> What to work on
Once you find the line with "For every layout" in the data below, transcribe exactly each line from there to the line with "Rendered at 2001 by 1125 pixels.", inclusive, and nothing else. Drop the pictures.

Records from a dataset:

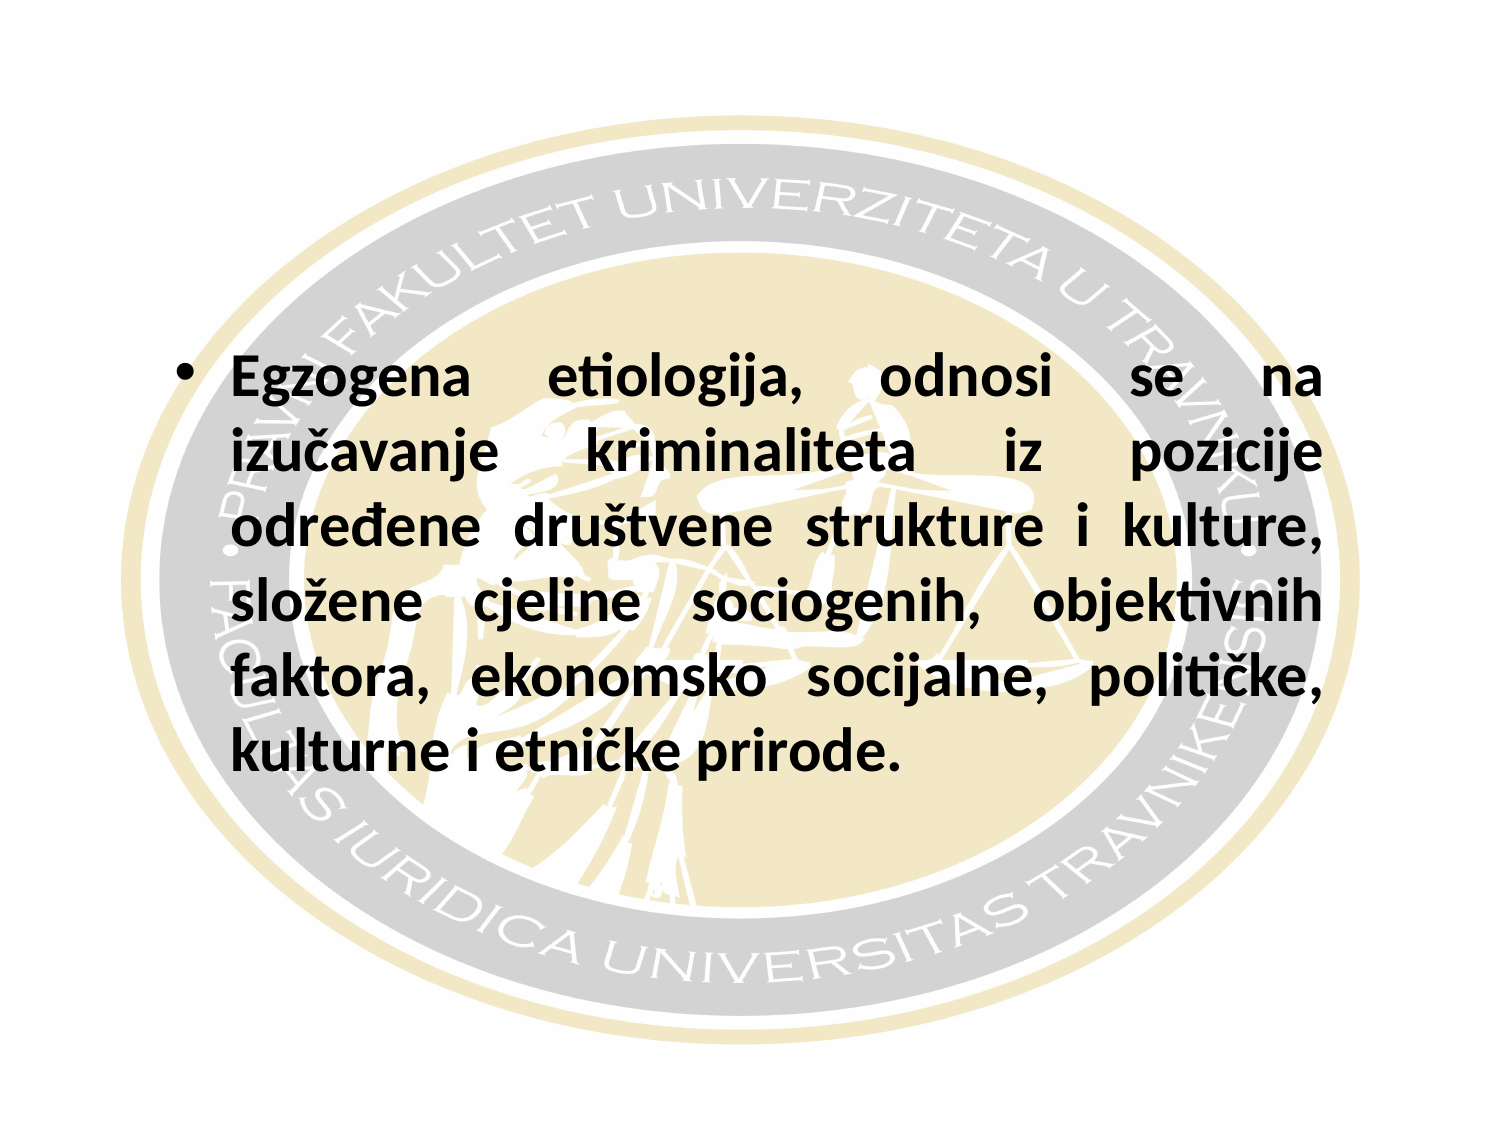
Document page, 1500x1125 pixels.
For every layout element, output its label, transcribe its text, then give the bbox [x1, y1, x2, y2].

list Egzogena etiologija, odnosi se na izučavanje kriminaliteta iz pozicije određene društvene strukture i kulture, složene cjeline sociogenih, objektivnih faktora, ekonomsko socijalne, političke, kulturne i etničke prirode. [159, 326, 1341, 1005]
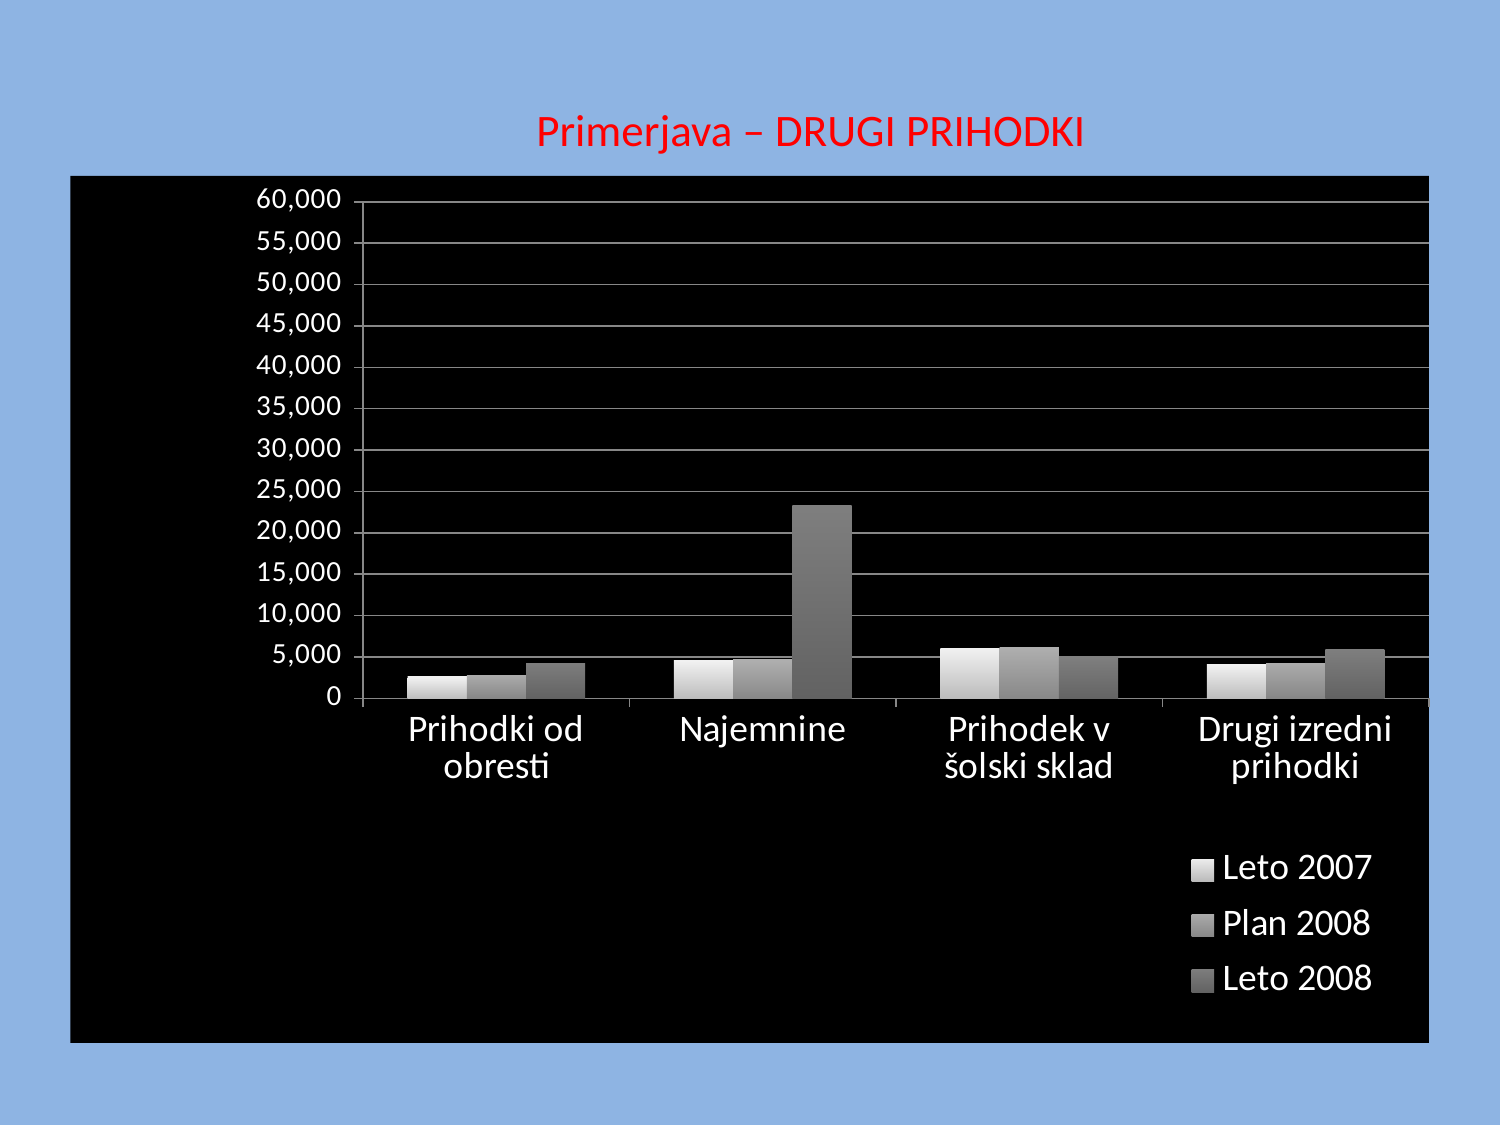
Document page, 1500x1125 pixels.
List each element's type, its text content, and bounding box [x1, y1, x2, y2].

chart [70, 175, 1430, 1044]
title Primerjava – DRUGI PRIHODKI [234, 93, 1388, 174]
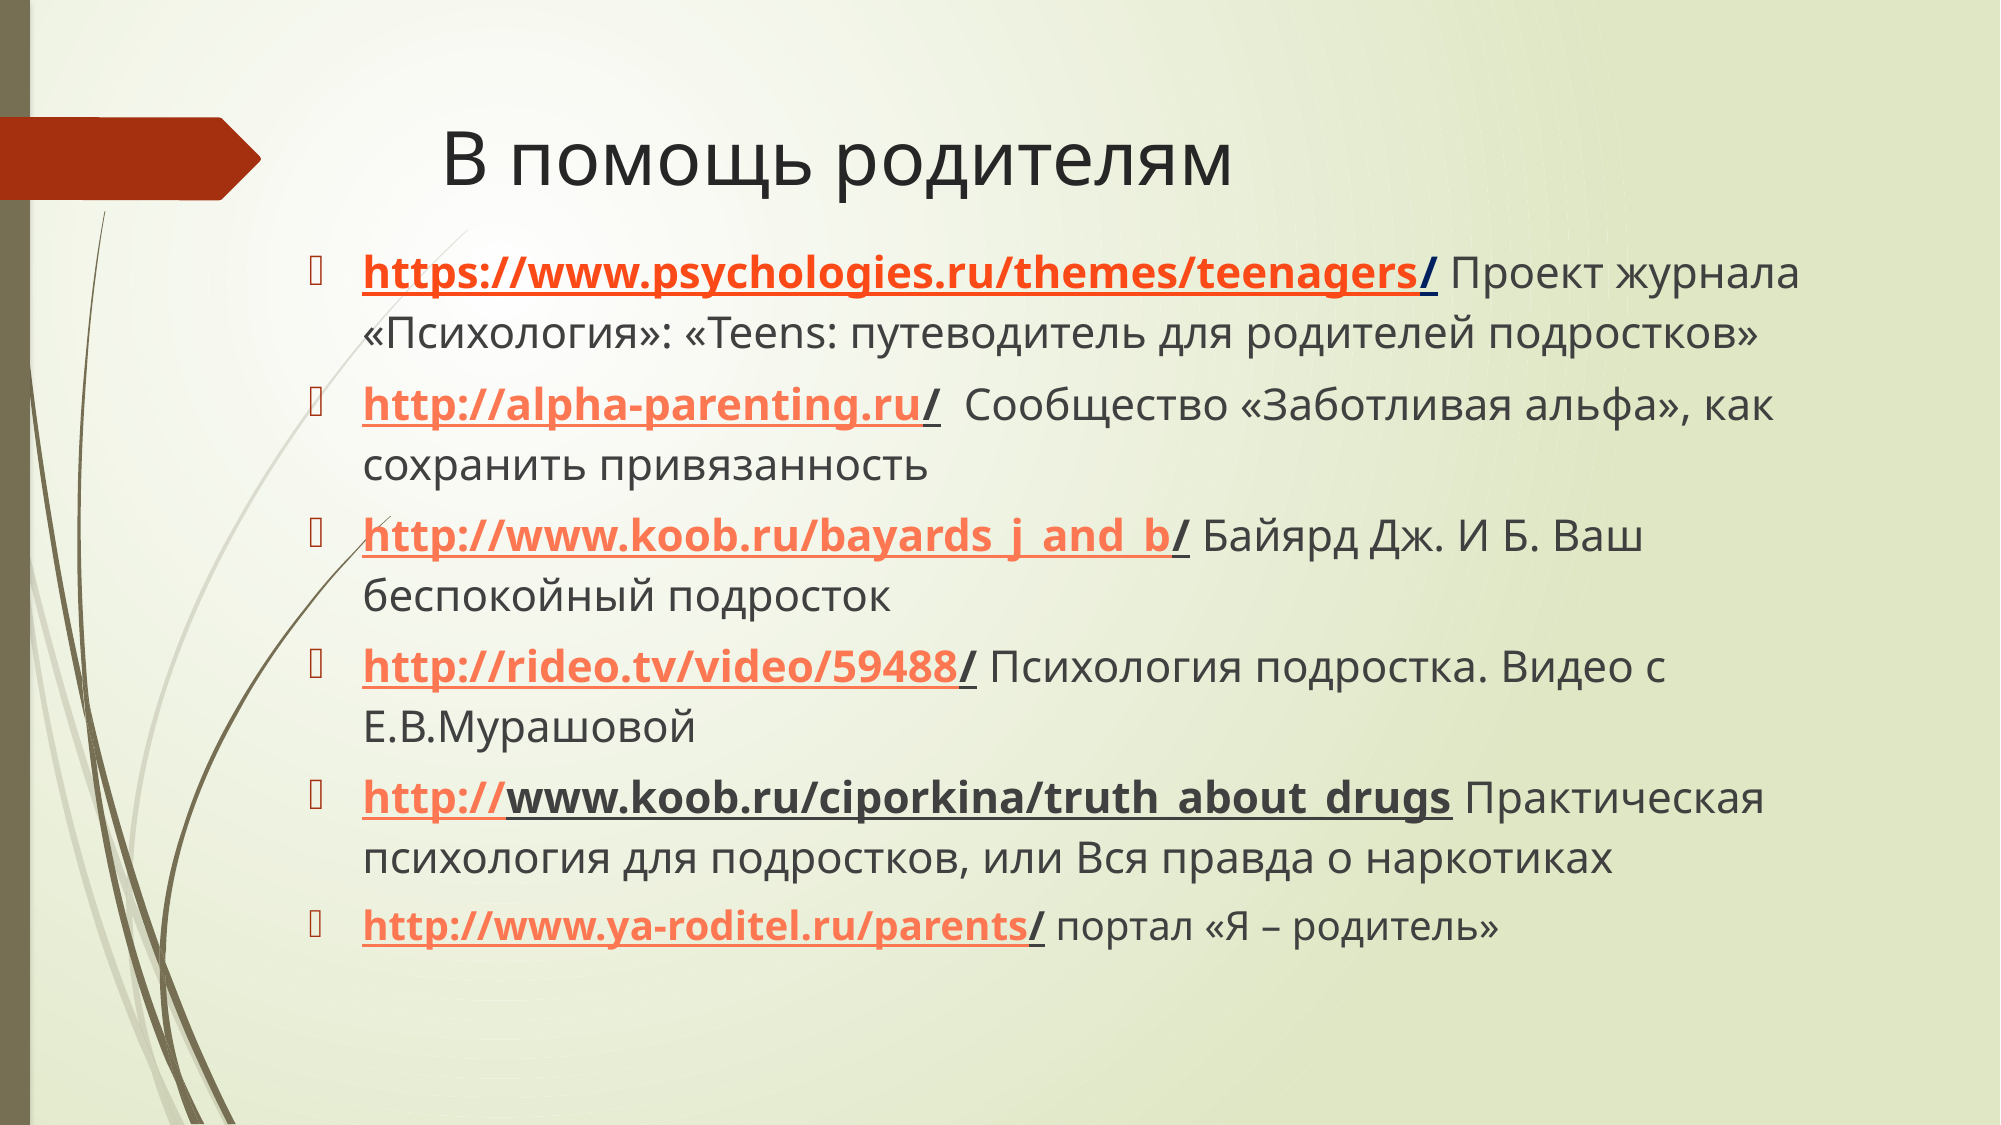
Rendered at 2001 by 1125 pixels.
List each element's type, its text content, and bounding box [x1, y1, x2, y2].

title В помощь родителям [425, 102, 1888, 313]
list https://www.psychologies.ru/themes/teenagers/ Проект журнала «Психология»: «Teens: путеводитель для родителей подростков» http://alpha-parenting.ru/ Сообщество «Заботливая альфа», как сохранить привязанность http://www.koob.ru/bayards_j_and_b/ Байярд Дж. И Б. Ваш беспокойный подросток http://rideo.tv/video/59488/ Психология подростка. Видео с Е.В.Мурашовой http://www.koob.ru/ciporkina/truth_about_drugs Практическая психология для подростков, или Вся правда о наркотиках http://www.ya-roditel.ru/parents/ портал «Я – родитель» [293, 237, 1848, 1045]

> Exercise result
For every layout element, output its label, transcribe its text, then give the bbox [x1, y1, x2, y2].

list Egzogena etiologija, odnosi se na izučavanje kriminaliteta iz pozicije određene društvene strukture i kulture, složene cjeline sociogenih, objektivnih faktora, ekonomsko socijalne, političke, kulturne i etničke prirode. [159, 326, 1341, 1005]
Document page, 1500x1125 pixels.
List each element's type, its text content, and bounding box [x1, y1, x2, y2].

chart [70, 175, 1430, 1044]
title Primerjava – DRUGI PRIHODKI [234, 93, 1388, 174]
Rendered at 2001 by 1125 pixels.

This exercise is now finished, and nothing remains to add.